Arriving at Double Hot just minutes before midnight, I was handed a glass of champagne. After a suitable toast, I elected not to get wet in an environment where the air temperature was rapidly declining towards zero. After bidding goodnight, I drove back onto the flat of the Playa. The sky was full of stars as I steered towards the constellation Orion. Feeling the changes in the Playa under my tires, I pulled up to a spot that seemed right.

Dueling Burn Barrels.

Dueling Burn Barrels.

Primitives Camp was located at N 40° 54.194, W 119° 05.062, altitude 3,887 feet, one mile east of the BurningMan ’96 site. I set up the two barrels about 10 feet apart. My nest was between these two fires. The air temperature was 3 degrees Fahrenheit.

 

What is it like to be in 3 degrees?
— At 3 degrees, your breath looks like a steam locomotive.
— At 3 degrees, your 2 gallons of drinking water is a block of ice.
— At 3 degrees, your CD player will not play CDs.
— At 3 degrees, the 6-pack of beer you brought is slush.
— At 3 degrees, the LCD screen on your laptop displays alien hieroglyphics.
— At 3 degrees, you pour water into a coffee pot, and watch in amazement as a layer of ice crystallizes on the surface before you can get it over the fire.

Wrapped in Mink.

Wrapped in Mink- 1 Jan 2001

 

It’s damn cold at 3 degrees. My mind recalled the story of a local rancher who got stuck in the mud out on the Playa one cold January night in 1922. He died of exposure inside the cab of his Model T. Personal survival is an option in the Black Rock Desert. Danger can survive this, I thought to myself, and besides, the goddess is here. After firing up the barrels, I curled under the fur blanket for a while to warm up and then strip down. It seemed warm enough. I drifted off to a night of broken sleep, rolling over from time to time and moving my head as the frost formed on the blanket just below my nose.
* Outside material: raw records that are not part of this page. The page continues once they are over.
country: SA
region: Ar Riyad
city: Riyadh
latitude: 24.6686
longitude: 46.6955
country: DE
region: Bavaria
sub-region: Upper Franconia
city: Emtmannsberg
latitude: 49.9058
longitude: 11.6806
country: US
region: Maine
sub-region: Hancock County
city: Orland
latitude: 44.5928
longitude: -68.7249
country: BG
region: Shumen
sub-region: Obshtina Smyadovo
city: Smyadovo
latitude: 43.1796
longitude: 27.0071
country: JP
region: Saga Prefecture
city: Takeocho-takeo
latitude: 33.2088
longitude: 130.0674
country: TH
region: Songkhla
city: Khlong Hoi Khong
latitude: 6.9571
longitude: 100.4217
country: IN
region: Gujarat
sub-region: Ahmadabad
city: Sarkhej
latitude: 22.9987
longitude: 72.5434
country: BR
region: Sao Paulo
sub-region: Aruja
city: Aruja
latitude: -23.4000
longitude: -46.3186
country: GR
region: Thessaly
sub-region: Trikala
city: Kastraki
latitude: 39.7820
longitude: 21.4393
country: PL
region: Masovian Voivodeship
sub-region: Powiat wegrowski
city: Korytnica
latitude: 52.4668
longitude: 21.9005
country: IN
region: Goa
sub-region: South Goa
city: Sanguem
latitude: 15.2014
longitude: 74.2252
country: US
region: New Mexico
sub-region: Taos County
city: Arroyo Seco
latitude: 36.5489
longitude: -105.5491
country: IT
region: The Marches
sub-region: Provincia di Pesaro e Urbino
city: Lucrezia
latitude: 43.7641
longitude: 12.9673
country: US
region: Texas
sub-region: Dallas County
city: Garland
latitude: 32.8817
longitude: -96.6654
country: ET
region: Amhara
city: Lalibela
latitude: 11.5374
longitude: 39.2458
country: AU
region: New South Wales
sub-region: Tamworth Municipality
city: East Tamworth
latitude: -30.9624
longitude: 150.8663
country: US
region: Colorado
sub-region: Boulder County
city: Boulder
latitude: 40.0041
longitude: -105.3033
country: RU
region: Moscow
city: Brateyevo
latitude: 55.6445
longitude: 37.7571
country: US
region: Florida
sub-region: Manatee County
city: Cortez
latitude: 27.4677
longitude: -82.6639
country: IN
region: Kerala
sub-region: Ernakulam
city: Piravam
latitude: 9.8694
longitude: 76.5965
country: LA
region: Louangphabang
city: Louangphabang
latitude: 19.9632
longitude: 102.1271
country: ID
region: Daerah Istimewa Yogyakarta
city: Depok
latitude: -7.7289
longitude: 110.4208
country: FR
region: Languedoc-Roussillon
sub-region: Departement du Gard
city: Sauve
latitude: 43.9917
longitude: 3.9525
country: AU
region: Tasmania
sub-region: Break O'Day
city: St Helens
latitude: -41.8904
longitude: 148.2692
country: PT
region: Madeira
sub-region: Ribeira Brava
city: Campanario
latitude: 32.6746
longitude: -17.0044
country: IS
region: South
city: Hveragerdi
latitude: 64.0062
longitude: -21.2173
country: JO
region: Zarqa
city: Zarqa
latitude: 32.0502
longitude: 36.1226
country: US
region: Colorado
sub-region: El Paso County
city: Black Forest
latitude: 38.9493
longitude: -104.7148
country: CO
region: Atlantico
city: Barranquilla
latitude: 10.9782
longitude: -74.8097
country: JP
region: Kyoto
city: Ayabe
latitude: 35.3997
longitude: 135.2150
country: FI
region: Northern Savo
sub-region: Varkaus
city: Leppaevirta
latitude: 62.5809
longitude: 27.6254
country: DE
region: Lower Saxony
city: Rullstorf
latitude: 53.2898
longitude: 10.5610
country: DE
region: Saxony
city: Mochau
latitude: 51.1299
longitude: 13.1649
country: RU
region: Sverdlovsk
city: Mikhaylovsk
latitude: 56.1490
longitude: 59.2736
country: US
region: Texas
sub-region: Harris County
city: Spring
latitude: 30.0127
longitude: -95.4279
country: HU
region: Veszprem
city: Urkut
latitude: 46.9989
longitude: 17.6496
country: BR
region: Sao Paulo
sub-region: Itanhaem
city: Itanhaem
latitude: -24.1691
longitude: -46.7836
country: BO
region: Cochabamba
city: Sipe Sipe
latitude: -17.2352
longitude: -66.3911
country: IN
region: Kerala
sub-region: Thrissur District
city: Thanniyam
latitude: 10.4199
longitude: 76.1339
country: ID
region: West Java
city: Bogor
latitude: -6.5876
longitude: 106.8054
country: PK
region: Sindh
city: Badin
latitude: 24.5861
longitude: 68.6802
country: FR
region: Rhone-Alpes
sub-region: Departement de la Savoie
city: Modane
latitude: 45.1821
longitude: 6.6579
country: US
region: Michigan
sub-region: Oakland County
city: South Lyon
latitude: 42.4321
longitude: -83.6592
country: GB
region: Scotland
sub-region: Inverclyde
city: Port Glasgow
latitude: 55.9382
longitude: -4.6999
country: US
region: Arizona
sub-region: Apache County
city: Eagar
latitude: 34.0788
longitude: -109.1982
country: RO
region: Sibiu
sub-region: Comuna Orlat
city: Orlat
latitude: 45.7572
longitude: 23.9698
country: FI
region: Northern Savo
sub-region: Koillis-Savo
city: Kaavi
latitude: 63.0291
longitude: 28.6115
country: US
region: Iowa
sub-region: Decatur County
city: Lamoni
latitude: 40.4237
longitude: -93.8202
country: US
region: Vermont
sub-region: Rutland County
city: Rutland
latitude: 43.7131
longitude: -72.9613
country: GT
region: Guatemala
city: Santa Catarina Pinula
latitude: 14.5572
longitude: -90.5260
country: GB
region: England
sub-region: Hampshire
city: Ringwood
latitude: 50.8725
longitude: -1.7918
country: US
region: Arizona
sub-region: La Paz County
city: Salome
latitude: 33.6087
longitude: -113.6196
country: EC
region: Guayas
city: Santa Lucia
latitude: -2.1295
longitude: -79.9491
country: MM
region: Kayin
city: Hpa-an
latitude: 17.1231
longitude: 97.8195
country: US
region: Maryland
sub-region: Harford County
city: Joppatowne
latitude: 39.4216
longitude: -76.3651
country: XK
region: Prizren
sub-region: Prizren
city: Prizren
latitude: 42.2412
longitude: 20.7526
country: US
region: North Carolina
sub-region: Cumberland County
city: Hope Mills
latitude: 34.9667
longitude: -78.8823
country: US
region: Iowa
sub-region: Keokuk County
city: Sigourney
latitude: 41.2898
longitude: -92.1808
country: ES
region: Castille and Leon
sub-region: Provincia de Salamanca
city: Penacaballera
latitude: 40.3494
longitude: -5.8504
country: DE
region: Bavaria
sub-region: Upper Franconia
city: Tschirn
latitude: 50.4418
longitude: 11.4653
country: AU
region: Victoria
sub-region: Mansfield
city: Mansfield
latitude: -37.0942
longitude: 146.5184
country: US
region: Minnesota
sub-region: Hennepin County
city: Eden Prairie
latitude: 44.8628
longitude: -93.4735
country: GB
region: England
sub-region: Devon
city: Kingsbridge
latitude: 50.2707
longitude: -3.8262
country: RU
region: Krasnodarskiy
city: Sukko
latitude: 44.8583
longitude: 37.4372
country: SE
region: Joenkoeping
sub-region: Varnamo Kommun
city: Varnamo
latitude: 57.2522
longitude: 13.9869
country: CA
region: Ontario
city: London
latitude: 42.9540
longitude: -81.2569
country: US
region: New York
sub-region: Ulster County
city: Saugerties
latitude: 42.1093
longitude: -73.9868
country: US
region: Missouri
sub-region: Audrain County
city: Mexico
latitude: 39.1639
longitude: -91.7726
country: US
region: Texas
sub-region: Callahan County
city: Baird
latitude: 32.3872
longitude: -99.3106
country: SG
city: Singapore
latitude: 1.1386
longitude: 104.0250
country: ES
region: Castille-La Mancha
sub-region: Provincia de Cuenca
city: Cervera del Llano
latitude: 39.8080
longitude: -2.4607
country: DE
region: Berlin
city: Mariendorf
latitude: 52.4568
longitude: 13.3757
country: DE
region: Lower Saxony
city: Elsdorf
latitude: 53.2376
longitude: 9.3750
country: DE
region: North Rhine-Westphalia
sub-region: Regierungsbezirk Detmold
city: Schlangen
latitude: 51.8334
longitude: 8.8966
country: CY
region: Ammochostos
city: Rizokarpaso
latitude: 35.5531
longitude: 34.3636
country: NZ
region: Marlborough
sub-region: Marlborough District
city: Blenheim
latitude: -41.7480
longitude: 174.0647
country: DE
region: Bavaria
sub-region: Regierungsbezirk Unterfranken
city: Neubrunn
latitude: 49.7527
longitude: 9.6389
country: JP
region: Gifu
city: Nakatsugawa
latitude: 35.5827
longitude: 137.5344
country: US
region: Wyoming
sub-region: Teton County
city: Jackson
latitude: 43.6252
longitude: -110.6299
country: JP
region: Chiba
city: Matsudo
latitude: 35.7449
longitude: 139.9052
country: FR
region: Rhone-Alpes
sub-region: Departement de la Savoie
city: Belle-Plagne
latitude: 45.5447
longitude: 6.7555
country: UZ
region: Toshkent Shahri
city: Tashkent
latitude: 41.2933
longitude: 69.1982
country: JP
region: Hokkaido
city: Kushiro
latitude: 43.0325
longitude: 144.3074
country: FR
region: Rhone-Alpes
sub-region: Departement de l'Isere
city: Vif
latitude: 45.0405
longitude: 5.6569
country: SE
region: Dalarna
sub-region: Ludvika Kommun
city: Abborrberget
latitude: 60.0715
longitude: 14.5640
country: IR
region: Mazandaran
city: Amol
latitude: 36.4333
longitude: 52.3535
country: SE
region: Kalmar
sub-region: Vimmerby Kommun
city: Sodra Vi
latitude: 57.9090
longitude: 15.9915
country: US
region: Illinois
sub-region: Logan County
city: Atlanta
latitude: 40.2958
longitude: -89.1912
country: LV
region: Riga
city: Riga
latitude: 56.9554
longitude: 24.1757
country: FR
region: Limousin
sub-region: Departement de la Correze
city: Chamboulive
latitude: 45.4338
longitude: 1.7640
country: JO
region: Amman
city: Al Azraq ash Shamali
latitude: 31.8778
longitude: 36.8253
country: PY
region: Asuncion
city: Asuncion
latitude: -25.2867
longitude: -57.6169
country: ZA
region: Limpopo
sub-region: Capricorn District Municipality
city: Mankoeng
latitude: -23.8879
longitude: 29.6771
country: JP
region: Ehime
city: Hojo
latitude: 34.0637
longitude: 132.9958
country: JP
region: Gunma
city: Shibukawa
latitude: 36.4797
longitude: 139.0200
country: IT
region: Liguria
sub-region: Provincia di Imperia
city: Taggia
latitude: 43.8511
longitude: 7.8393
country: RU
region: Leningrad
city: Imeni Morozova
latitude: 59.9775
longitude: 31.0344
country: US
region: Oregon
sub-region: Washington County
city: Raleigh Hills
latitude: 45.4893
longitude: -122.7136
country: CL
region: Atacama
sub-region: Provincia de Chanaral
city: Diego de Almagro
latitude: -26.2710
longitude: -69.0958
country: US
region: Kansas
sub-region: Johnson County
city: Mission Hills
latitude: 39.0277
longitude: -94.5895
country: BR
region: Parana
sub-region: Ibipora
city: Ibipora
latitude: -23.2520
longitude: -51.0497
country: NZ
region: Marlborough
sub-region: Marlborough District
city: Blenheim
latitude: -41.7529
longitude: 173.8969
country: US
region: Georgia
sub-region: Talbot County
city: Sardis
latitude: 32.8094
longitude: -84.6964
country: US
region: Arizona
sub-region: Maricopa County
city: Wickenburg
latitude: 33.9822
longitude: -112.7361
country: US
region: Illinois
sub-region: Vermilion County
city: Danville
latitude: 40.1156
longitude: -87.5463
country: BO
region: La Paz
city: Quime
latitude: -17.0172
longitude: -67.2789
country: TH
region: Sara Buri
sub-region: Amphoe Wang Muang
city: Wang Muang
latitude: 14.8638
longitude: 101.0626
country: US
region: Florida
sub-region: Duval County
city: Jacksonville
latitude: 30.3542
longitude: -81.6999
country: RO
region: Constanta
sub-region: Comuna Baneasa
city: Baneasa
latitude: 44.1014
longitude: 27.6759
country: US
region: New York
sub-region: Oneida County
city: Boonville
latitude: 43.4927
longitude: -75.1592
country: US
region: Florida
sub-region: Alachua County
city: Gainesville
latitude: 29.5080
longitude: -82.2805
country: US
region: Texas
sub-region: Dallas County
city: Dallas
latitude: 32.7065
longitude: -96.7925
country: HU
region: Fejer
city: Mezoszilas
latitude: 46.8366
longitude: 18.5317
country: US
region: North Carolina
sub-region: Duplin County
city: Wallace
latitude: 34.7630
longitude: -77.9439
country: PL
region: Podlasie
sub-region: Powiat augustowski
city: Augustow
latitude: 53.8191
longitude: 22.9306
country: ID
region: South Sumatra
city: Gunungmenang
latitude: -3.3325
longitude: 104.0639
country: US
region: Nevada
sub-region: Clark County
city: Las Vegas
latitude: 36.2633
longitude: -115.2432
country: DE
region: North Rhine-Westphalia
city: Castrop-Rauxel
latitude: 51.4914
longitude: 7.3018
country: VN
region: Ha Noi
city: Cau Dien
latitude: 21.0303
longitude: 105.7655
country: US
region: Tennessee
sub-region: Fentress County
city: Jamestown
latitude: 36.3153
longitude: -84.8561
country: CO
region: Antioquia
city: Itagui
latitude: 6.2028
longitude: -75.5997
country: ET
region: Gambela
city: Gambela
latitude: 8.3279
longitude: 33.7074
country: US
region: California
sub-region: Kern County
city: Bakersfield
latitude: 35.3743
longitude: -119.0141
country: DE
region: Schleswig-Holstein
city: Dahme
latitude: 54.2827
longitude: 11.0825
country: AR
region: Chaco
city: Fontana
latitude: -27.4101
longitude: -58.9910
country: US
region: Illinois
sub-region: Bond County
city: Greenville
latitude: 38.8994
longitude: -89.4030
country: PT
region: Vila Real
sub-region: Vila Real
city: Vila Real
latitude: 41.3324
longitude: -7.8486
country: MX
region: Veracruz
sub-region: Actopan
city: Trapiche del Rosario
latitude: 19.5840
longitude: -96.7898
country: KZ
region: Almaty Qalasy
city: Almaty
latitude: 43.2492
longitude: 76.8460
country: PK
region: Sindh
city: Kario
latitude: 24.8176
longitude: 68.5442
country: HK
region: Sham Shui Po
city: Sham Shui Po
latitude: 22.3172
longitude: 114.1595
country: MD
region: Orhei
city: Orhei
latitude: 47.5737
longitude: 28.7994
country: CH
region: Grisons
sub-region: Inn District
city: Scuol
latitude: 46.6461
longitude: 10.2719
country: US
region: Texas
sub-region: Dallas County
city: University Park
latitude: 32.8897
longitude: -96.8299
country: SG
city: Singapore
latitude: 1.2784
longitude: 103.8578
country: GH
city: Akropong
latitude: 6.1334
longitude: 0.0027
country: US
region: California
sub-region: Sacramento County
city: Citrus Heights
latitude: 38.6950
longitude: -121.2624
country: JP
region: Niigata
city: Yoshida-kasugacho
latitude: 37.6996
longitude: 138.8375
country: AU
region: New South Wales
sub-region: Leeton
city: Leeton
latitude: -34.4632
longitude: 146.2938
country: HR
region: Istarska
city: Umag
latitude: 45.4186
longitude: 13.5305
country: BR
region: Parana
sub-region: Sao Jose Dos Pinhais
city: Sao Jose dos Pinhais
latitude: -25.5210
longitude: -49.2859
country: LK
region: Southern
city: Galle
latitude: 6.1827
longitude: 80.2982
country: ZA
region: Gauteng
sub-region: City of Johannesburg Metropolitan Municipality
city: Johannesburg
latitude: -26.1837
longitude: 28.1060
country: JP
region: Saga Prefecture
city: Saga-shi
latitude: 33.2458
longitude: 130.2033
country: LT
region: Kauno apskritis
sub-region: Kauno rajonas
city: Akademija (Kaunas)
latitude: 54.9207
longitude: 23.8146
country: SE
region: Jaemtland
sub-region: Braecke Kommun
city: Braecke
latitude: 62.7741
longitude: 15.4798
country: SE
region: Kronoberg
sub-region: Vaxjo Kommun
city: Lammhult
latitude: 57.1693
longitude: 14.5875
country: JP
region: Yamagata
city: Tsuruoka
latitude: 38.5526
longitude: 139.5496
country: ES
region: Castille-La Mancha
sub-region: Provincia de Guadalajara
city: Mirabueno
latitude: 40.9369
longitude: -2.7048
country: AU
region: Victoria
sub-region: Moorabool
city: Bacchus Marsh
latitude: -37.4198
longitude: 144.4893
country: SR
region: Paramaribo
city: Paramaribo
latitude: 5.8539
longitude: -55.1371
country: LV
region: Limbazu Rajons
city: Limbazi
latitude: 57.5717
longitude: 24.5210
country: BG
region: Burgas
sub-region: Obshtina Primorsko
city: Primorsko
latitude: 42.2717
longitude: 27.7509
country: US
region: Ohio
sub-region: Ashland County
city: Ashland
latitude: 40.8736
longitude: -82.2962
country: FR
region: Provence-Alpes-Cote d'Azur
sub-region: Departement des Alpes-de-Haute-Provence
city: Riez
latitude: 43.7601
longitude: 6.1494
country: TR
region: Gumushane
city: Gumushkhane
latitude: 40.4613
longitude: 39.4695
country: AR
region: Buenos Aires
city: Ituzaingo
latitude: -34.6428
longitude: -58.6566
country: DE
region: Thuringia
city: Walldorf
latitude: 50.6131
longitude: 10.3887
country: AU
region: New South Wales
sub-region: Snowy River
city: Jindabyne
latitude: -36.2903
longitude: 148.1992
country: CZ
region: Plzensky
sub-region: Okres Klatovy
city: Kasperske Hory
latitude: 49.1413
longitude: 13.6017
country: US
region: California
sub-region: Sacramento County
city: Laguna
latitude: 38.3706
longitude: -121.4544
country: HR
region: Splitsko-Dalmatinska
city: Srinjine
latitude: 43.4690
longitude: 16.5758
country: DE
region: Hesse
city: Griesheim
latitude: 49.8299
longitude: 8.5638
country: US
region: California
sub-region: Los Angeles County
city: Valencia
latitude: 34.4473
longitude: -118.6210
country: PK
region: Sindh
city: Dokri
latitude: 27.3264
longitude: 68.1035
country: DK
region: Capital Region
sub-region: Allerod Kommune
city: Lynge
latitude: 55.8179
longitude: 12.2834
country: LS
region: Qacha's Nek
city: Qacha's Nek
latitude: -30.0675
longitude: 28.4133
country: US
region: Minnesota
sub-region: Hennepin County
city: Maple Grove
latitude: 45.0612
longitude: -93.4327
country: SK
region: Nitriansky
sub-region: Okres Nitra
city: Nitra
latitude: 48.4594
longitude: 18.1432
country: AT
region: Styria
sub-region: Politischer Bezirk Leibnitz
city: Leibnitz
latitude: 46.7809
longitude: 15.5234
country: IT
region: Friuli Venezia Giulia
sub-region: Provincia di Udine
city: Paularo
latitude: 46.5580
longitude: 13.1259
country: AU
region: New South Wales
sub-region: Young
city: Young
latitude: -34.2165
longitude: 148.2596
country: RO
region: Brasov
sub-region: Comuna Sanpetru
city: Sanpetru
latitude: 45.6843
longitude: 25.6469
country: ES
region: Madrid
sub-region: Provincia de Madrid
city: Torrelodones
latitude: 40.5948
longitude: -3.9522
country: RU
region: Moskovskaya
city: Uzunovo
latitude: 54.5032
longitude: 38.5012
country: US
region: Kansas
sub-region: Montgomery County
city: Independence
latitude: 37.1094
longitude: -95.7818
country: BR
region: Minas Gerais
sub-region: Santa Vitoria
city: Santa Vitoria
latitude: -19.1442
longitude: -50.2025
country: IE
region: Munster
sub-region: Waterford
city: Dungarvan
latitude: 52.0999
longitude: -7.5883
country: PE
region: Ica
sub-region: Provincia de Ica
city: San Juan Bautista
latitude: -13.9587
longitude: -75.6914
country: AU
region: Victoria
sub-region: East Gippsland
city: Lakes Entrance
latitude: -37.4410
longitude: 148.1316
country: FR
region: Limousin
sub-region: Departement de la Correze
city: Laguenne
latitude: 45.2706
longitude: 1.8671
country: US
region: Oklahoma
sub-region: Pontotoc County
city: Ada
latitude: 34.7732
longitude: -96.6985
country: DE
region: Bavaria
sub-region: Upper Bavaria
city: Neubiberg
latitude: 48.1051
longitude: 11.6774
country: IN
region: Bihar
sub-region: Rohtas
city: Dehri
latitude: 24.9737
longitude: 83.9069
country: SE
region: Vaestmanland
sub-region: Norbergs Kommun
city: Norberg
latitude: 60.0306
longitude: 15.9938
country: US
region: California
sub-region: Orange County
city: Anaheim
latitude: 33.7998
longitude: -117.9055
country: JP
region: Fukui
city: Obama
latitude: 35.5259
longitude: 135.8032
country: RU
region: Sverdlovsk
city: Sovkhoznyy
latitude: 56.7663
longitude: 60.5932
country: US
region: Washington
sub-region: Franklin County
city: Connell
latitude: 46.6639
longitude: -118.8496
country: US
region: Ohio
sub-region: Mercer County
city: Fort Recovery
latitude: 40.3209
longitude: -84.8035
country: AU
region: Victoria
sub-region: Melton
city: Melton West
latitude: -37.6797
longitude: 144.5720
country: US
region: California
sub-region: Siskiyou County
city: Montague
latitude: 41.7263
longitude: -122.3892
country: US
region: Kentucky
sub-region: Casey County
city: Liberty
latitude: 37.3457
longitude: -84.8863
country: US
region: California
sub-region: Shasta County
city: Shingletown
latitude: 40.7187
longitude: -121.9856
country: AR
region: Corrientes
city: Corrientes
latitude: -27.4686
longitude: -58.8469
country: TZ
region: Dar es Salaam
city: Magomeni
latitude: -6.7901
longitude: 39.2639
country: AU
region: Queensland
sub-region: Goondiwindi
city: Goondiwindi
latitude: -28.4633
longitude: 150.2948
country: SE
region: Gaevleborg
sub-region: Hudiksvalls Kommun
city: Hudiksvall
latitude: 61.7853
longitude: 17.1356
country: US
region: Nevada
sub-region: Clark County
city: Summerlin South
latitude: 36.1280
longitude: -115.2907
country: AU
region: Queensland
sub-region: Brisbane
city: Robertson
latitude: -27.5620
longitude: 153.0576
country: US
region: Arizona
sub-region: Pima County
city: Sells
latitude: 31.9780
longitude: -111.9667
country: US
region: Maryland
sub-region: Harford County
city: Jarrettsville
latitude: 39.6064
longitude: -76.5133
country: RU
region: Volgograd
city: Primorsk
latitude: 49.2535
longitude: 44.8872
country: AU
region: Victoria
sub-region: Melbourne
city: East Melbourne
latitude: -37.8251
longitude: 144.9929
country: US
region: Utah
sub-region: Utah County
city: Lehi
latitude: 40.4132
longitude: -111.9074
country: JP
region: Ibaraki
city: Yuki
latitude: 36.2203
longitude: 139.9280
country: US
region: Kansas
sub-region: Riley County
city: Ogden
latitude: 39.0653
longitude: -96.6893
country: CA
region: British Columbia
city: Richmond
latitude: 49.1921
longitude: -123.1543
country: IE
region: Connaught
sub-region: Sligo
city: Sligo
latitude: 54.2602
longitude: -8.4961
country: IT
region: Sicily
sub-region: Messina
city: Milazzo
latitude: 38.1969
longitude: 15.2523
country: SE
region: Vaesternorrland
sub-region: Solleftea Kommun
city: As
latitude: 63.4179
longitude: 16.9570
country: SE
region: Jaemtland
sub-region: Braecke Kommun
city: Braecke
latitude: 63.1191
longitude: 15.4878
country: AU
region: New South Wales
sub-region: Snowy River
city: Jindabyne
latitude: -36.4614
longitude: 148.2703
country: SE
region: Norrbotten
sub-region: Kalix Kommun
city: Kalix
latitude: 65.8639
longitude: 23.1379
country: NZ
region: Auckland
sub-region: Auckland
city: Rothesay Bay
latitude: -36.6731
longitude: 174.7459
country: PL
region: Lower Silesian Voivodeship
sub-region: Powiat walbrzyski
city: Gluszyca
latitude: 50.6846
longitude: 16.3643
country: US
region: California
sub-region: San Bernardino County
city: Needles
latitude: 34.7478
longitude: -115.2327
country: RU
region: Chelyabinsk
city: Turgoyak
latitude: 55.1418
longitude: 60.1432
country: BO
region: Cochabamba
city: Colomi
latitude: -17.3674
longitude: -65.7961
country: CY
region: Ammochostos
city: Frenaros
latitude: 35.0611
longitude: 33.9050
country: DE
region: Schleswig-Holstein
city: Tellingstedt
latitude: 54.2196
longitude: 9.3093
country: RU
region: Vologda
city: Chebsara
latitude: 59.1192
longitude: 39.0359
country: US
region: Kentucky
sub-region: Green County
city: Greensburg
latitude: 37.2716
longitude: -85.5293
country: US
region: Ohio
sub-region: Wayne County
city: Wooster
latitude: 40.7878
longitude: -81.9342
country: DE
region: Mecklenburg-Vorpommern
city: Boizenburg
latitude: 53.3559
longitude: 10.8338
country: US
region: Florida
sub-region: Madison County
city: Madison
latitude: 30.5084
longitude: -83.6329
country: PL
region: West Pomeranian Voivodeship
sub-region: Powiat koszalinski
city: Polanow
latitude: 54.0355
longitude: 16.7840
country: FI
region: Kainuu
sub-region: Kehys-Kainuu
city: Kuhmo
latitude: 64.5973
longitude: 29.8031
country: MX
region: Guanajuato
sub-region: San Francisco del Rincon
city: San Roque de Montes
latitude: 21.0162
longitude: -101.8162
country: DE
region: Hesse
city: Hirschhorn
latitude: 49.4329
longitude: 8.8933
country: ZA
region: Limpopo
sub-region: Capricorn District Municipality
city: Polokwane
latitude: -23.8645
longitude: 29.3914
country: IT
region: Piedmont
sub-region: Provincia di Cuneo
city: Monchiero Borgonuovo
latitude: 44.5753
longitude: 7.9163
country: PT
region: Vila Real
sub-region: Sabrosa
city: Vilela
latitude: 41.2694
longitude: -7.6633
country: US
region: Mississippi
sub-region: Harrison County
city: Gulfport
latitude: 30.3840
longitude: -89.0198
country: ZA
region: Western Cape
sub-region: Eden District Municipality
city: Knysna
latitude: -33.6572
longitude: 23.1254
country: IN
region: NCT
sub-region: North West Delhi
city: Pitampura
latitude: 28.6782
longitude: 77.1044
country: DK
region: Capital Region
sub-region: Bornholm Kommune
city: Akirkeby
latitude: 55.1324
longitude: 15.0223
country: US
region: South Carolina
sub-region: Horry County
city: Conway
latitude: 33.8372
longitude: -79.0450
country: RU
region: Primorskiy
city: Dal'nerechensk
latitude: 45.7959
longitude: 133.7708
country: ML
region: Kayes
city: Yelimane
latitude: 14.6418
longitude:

The hours passed.

Finally, I awoke with my head and face a numbing cold. The fires were down to a few live embers in the bottom of the barrels. The rest of my body was still fairly warm under the blanket of mink. I said a prayer of thank you to the furry little critters. The moisture in my breath created a semi-circle of frost on the top of the blanket. I discovered that shivering, a muscle spasm reaction of the body to cold, uses a lot of energy.

The sky was just starting to lighten above the mountains to the east. Still under the blanket, I pulled on some clothes and then threw off the blanket, jumped up and madly tossed more wood into the barrels.

The sun began to lift above the mountains and the entire panorama changed from a black line of playa and into the mountain outline that which we are so familiar with. I had survived. Sleep deprivation and the magic of this place finally set in. With the sun completely up, I closed my eyes once more and the vision came… an orange-red playa surface seemed to flow towards me. I set the brain on record as I flew through Playa Space. Soon enough, I opened my eyes. The memory lingers to this day.

burningman

 

Is our experience on this desert plain teaching us to be the surviving primitives in a cybernetic future?